Kwei Quartey has already begun a new series with The Missing American. I really enjoyed  that book but please, Mr. Quartey, do not abandon Darko!

NPR had an interesting feature on Kwei Quartey several years ago.

I’m almost half way  through The Mirror & the Light. It’s very good, Possibly I’m not quite as  entranced with it as I was with Wolf Hall and Bring Up the Bodies, but  it’s the fault of the current health crisis, I think. Certainly Hilary Mantel is a wonderful writer with an uncanny ability to bring the past to life.

These Fevered Days, on the other hand, was the perfect for this troubles time. It is subtitled, Ten Pivotal Moments in the Making of Emily Dickinson, and brings the poet near to the reader in a way that is almost uncanny. For the first time, I feel as though I really know Emily Dickinson – know what moved her, why she made certain decisions, why she lived her life the way she did, and finally, and most vitally, how she came to her write her brilliant verse.

Thank you, Martha Ackmann! More on this very special book at a later time.

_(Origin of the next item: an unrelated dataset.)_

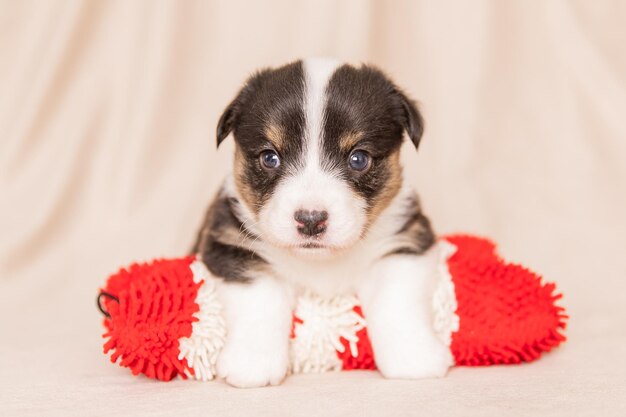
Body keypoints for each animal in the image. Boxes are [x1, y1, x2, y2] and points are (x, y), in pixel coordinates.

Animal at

Here are two poems by Dickinson that have long haunted me:

Success is counted sweetest
By those who ne’er succeed.
To comprehend a nectar
Requires sorest need.
Not one of all the Purple Host
Who took the Flag today
Can tell the definition
So clear of Victory
As he defeated – dying –
On whose forbidden ear
The distant strains of triumph
Burst agonized and clear.

After great pain a formal feeling comes–
The nerves sit ceremonious like tombs;
The stiff Heart questions–was it He that bore?
And yesterday–or centuries before?

The feet, mechanical, go round
A wooden way
Of ground, or air, or ought,
Regardless grown,
A quartz contentment, like a stone.

This is the hour of lead
Remembered if outlived,
As freezing persons recollect the snow–
First chill, then stupor, then the letting go.

(Emily Dickinson did not give her poems titles. They are usually referred to by their first lines.)